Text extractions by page
= = =

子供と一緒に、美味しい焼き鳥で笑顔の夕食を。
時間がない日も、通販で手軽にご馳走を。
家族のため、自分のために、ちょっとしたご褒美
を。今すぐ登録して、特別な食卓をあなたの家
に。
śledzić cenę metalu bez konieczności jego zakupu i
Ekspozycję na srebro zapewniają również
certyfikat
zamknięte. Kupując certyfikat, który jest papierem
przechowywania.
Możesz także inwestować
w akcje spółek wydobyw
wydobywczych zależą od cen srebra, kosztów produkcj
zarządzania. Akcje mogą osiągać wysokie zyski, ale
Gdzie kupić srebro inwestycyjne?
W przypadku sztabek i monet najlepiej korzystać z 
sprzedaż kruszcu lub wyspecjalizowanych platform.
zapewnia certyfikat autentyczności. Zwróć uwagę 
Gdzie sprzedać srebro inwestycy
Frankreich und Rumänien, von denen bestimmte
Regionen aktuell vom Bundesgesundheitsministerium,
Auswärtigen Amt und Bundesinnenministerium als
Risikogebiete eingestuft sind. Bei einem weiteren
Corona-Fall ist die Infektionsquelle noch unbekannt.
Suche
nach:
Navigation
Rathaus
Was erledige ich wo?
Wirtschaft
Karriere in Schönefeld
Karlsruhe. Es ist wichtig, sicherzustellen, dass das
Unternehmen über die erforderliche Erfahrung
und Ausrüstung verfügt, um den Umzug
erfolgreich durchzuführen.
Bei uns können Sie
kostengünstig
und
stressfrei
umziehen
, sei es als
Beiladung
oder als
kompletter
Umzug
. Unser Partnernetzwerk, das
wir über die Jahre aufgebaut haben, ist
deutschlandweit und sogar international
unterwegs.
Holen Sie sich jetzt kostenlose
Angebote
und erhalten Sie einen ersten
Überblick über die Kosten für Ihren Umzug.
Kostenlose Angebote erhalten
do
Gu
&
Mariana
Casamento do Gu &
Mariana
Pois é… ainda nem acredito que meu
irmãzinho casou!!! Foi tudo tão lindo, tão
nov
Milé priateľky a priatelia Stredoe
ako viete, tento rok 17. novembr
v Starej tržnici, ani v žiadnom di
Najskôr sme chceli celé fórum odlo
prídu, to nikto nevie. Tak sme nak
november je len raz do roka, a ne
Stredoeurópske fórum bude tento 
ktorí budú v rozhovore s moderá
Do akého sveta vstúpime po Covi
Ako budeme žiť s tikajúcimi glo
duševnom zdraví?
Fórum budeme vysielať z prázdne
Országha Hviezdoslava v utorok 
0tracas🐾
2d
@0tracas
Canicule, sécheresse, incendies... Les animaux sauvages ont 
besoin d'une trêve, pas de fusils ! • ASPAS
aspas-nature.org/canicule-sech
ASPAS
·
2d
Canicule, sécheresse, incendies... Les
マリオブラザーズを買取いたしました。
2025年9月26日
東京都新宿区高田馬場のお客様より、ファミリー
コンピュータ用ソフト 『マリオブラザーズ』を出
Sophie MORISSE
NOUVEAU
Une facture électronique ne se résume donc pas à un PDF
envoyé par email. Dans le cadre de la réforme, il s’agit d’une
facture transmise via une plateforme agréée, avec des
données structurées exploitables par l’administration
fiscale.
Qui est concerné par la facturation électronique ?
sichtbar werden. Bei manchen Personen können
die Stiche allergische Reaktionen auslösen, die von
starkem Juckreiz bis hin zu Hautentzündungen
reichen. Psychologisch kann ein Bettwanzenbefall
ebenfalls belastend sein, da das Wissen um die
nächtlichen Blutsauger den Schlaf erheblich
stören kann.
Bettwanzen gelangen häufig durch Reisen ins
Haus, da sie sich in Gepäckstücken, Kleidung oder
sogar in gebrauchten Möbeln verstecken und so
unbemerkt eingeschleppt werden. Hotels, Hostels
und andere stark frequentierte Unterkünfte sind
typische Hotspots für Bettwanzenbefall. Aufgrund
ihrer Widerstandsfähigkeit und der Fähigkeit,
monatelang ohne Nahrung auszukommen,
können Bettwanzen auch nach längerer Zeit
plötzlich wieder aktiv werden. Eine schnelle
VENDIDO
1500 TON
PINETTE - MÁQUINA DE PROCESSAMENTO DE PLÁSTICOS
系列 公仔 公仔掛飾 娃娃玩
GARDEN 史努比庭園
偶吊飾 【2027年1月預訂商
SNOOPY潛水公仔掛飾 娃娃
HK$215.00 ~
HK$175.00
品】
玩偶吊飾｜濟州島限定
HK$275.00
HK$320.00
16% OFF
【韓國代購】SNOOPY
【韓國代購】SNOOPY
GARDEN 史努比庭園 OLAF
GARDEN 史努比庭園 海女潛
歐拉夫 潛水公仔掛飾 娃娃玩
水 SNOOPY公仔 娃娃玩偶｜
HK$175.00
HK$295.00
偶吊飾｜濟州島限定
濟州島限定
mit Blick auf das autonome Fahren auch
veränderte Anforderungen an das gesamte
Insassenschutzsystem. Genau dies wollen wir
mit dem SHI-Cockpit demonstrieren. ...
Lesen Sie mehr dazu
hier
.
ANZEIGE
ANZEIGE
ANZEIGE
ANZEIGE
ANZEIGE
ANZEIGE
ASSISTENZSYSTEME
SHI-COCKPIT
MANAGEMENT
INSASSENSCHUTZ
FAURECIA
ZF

= = =

Try it
Return, word for word, the lines of the material starting with its first line and going on through the line containing "Regionen aktuell vom", with both of those lines included.

Finished task
子供と一緒に、美味しい焼き鳥で笑顔の夕食を。
時間がない日も、通販で手軽にご馳走を。
家族のため、自分のために、ちょっとしたご褒美
を。今すぐ登録して、特別な食卓をあなたの家
に。
śledzić cenę metalu bez konieczności jego zakupu i
Ekspozycję na srebro zapewniają również
certyfikat
zamknięte. Kupując certyfikat, który jest papierem
przechowywania.
Możesz także inwestować
w akcje spółek wydobyw
wydobywczych zależą od cen srebra, kosztów produkcj
zarządzania. Akcje mogą osiągać wysokie zyski, ale
Gdzie kupić srebro inwestycyjne?
W przypadku sztabek i monet najlepiej korzystać z 
sprzedaż kruszcu lub wyspecjalizowanych platform.
zapewnia certyfikat autentyczności. Zwróć uwagę 
Gdzie sprzedać srebro inwestycy
Frankreich und Rumänien, von denen bestimmte
Regionen aktuell vom Bundesgesundheitsministerium,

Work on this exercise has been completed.